Input records →
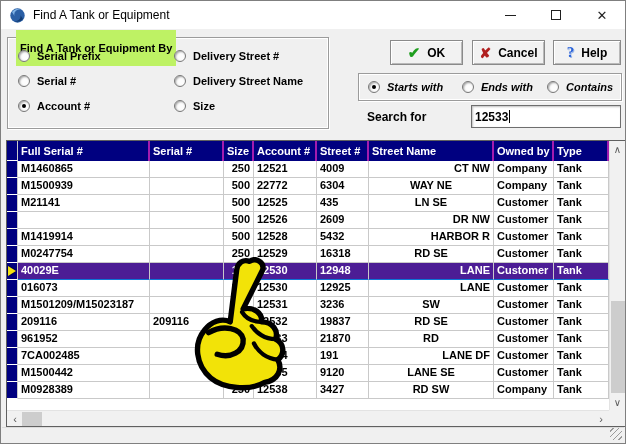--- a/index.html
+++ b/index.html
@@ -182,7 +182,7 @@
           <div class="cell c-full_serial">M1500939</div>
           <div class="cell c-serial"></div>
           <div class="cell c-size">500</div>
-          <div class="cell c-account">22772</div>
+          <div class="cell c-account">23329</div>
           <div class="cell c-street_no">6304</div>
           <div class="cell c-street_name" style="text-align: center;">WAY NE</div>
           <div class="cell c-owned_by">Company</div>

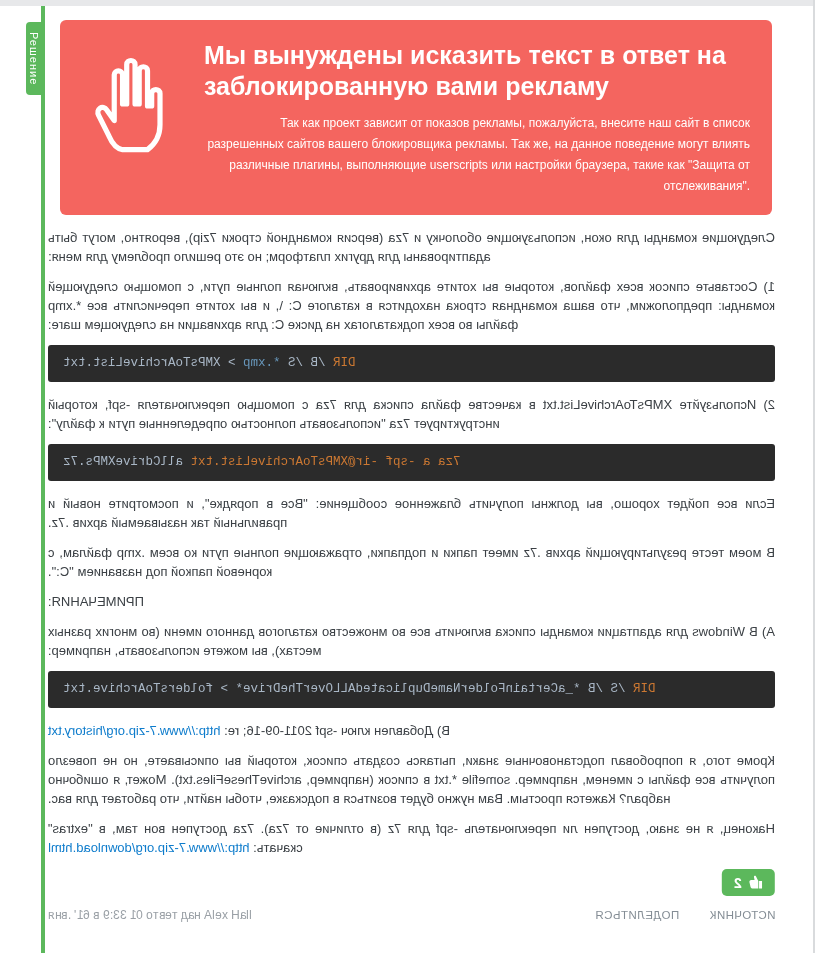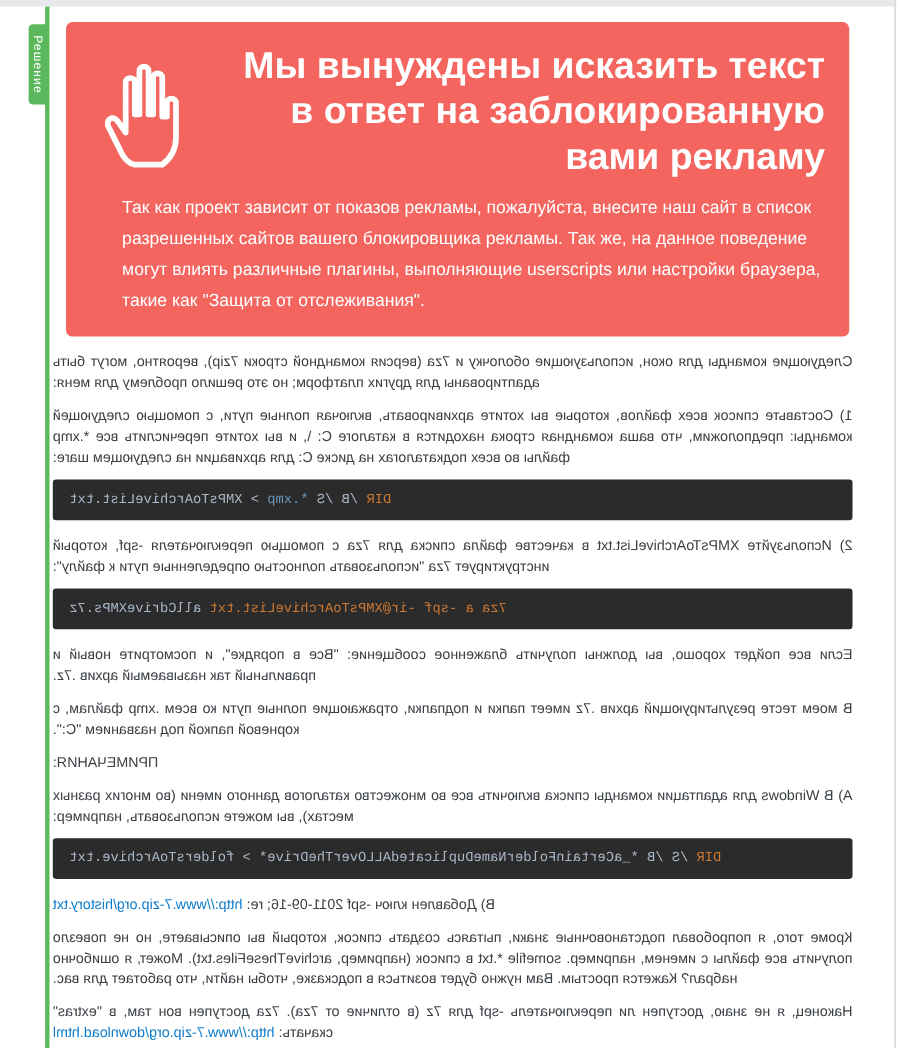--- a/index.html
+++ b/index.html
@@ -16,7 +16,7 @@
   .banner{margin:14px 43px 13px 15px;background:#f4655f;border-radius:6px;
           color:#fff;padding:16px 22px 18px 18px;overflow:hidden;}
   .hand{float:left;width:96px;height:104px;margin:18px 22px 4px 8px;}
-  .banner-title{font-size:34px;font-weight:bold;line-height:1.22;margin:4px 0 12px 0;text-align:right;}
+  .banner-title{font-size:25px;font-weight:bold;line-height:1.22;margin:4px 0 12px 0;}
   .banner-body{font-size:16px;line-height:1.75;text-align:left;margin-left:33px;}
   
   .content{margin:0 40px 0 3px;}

Task brief →
Look through the entries above and find each line where the word "size" occurs; copy those lines.

Task result →
           <div class="cell c-size">500</div>
-  .banner-title{font-size:34px;font-weight:bold;line-height:1.22;margin:4px 0 12px 0;text-align:right;}
+  .banner-title{font-size:25px;font-weight:bold;line-height:1.22;margin:4px 0 12px 0;}
   .banner-body{font-size:16px;line-height:1.75;text-align:left;margin-left:33px;}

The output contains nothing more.